• WHAT THIS TASK INVOLVES: Some of the lines below need repeating. Reproduce exactly those between the lines holding "right front paw: (373, 345)" and "left back paw: (669, 532)", inclusive.

+++ RECORDS SUPPLIED

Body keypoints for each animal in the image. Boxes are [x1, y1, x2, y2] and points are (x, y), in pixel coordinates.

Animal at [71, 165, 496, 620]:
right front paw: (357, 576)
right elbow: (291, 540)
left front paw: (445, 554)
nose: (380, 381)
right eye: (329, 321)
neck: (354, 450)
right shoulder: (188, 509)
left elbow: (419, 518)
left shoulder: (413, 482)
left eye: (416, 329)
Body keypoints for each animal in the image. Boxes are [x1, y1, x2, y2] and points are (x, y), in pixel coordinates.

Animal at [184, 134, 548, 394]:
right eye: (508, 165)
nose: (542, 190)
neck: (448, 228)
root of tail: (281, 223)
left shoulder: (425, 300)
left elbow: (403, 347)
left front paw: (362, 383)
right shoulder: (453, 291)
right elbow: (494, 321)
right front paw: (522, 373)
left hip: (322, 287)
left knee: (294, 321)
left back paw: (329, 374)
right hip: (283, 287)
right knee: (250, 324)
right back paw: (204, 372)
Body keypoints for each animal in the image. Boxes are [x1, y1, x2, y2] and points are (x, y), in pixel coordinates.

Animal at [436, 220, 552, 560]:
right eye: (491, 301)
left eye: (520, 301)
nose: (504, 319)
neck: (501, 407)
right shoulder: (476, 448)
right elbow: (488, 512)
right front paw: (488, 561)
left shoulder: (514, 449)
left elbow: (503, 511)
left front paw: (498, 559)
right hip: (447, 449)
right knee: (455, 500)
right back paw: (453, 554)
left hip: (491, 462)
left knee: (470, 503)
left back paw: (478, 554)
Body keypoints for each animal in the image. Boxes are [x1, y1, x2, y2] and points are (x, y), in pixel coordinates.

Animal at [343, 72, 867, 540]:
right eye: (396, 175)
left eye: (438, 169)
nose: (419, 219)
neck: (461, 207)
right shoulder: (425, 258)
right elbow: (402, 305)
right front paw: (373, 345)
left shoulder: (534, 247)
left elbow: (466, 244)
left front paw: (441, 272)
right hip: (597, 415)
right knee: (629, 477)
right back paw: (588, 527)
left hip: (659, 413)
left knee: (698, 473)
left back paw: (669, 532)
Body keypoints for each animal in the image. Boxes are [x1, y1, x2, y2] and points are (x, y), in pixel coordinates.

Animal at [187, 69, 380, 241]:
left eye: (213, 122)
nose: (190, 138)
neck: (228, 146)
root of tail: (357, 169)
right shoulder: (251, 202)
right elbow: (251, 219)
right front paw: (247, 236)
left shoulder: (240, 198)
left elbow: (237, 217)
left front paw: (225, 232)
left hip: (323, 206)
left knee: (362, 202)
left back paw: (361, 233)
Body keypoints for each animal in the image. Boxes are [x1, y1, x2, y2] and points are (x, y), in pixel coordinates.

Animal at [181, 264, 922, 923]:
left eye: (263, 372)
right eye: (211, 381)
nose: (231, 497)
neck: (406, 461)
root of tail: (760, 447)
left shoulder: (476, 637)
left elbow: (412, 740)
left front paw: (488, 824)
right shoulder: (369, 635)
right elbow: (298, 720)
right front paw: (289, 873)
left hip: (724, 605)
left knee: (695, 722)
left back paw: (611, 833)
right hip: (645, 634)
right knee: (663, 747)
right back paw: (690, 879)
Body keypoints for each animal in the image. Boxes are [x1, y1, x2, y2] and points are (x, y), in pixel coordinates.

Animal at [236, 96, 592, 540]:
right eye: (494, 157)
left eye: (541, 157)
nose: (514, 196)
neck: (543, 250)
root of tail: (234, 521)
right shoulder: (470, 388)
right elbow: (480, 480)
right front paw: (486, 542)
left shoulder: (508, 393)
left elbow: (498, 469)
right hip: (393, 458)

++++++

• RESPONSE TO THE TASK:
right front paw: (373, 345)
left shoulder: (534, 247)
left elbow: (466, 244)
left front paw: (441, 272)
right hip: (597, 415)
right knee: (629, 477)
right back paw: (588, 527)
left hip: (659, 413)
left knee: (698, 473)
left back paw: (669, 532)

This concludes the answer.